Durasi baca: 50 detik


Suatu rasa yang tak nyaman yang berkaitan dengan kesehatan tubuh tentu menghambat aktivitas Anda. Apalagi rasa sakit yang Anda rasakan tersebut seperti menyebar ke seluruh tubuh. 


Sebut saja sensasi seperti terbakar atau ditusuk-tusuk, otot kaku pada beberapa bagian tubuh, sakit kepala, sulit tidur, sulit berkonsentrasi ( gangguan kognitif), depresi, cemas, hingga kram perut. Anda bahkan mengalami rasa nyeri ketika area tubuh tertentu disentuh dengan lembut.


Bisa jadi, Anda masih bisa mentoleransi rasa sakit itu jika terjadi dalam waktu singkat. Tapi bagaimana jika terjadi dalam jangka waktu lama? 

(BACA JUGA: Inilah Penyebab Sakit Kepala Setelah Keramas)



Rasa sakit yang Anda rasakan di sekujur tubuh dan berlangsung dalam jangka waktu lama (biasanya tiga bulan) itu disebut dengan fibromyalgia. Sebenarnya, rasa sakit di sekujur tubuh ini dapat dialami oleh segala usia. Namun, biasanya rasa sakit itu lebih sering diderita oleh orang-orang yang berusia 30 hingga 50 tahun. 


Meski belum diketahui secara pasti penyebabnya, tetapi penyakit yang berhubungan dengan sendi, tulang, otot, seperti rheumatoid arthritis, osteoarthritis, dan lupus merupakan salah satu pemicunya. 


Tingkat ketidaknyamanan gejala fibromyalgia pun berbeda-beda pada tiap orang. Perbedaan tersebut dipengaruhi oleh berbagai faktor seperti aktivitas, tingkat stres seseorang, dan perubahan cuaca.

(BACA JUGA: Penyebab Sakit Kepala Sebelah Kanan)



APA YANG HARUS DILAKUKAN SAAT MENGALAMI GEJALA FIBROMYALGIA?

Meski belum ada pemeriksaan khusus yang mendeteksi fibromyalgia, ketika Anda mengalami keadaan ini sebaiknya Anda jangan menyepelekan dan segera kunjungi dokter.  



Anda akan melakukan pengobatan fibromyalgia yang bertujuan untuk meredakan gejala fybromyalgia. Umumnya dokter akan memberikan obat pereda rasa sakit dan dan meningkatkan kualitas tidur Anda. 
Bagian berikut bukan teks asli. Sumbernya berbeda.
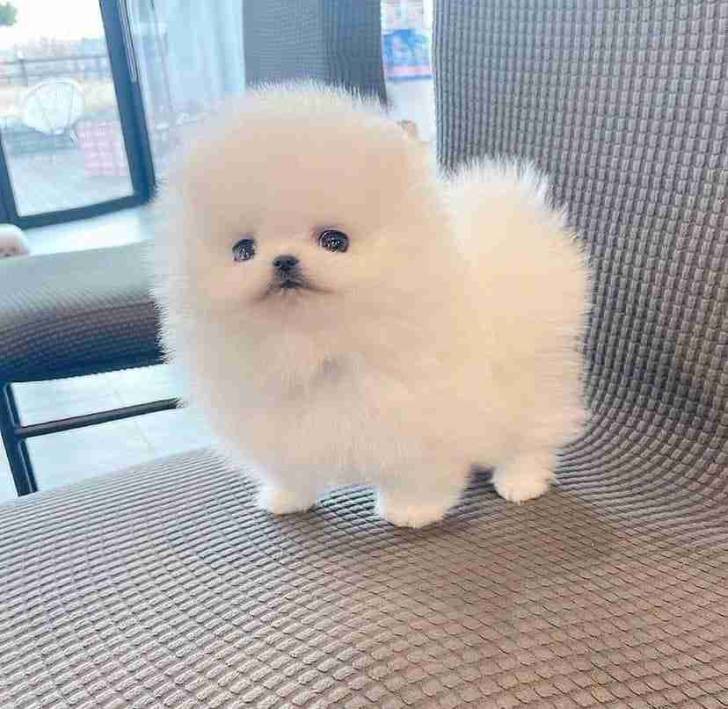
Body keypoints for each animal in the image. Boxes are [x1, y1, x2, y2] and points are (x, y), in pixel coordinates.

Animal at [152, 84, 589, 528]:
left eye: (335, 241)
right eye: (243, 250)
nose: (283, 260)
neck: (317, 343)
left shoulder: (426, 420)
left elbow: (420, 472)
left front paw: (412, 510)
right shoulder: (278, 424)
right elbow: (290, 467)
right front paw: (286, 498)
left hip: (528, 383)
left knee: (533, 435)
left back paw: (520, 481)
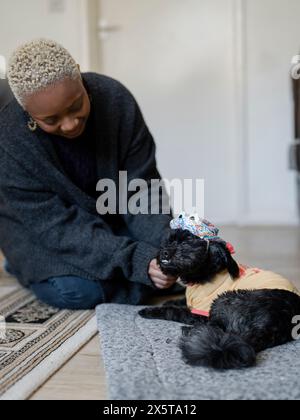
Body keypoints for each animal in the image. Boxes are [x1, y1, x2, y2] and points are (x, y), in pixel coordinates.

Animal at [140, 228, 300, 370]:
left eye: (186, 242)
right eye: (167, 242)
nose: (164, 252)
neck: (201, 274)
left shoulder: (200, 313)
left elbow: (174, 311)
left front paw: (150, 311)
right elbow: (182, 301)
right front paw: (171, 300)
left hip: (223, 299)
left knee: (216, 326)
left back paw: (190, 330)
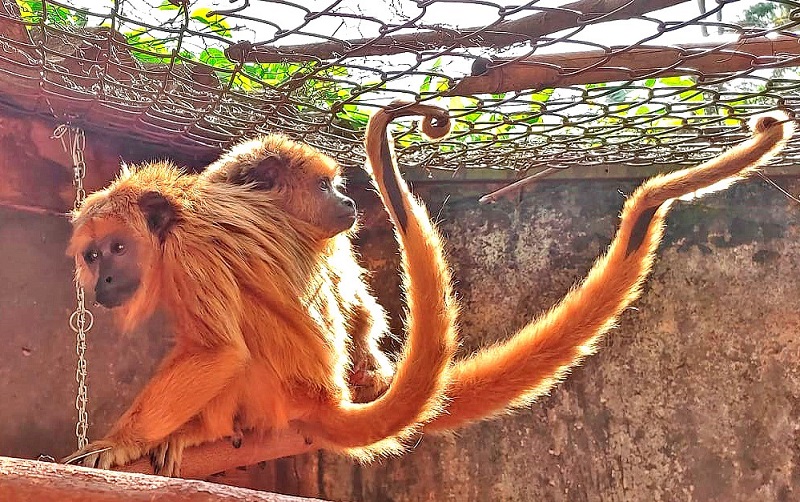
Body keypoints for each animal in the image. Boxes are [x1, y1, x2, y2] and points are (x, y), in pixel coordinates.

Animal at [63, 112, 460, 476]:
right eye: (93, 256)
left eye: (118, 248)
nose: (104, 281)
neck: (175, 218)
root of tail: (327, 396)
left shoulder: (191, 250)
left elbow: (217, 351)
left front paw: (120, 443)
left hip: (281, 392)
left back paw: (205, 430)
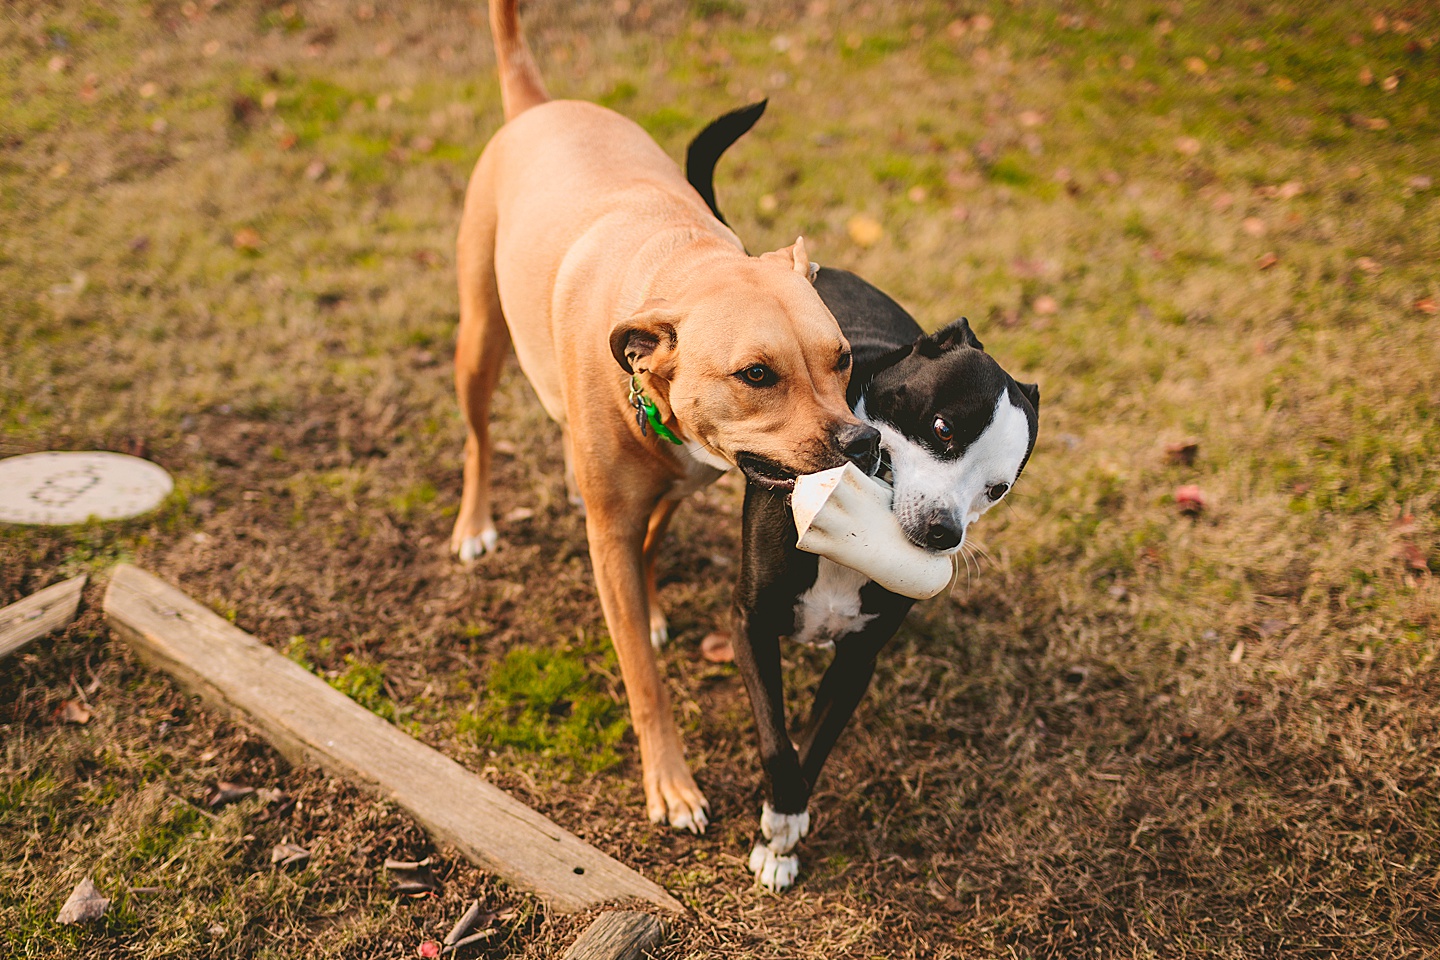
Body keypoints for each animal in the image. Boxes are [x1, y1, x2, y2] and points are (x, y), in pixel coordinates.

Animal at [455, 0, 875, 829]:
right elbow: (644, 678)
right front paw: (671, 784)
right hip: (480, 337)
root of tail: (536, 102)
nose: (861, 439)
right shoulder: (611, 529)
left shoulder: (686, 479)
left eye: (843, 357)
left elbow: (652, 540)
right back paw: (474, 524)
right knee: (479, 438)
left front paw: (649, 605)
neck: (677, 263)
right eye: (757, 374)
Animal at [685, 101, 1036, 892]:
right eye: (942, 427)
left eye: (997, 489)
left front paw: (787, 828)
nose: (942, 533)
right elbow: (779, 739)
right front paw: (780, 824)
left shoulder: (858, 658)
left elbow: (814, 742)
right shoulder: (750, 624)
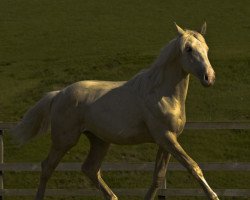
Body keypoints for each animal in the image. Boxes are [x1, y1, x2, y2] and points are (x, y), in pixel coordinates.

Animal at [11, 22, 219, 199]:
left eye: (206, 48)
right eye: (188, 49)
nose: (209, 78)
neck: (161, 93)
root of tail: (59, 94)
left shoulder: (167, 141)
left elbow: (158, 177)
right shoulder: (165, 137)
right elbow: (193, 167)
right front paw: (214, 196)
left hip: (99, 141)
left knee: (90, 169)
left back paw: (112, 196)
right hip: (64, 140)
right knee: (47, 167)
Sebagai pendukung agar proses pengobatan berjalan maksimal, Anda pun disarankan untuk menjalani pola makan sehat, membatasi kafein, dan terutama tidur cukup. Anda juga disarankan untuk melakkan terapi fisik seperti berenang, yoga, atau olahraga teratur, hingga aktivitas pengelolaan stres dengan baik seperti meditasi.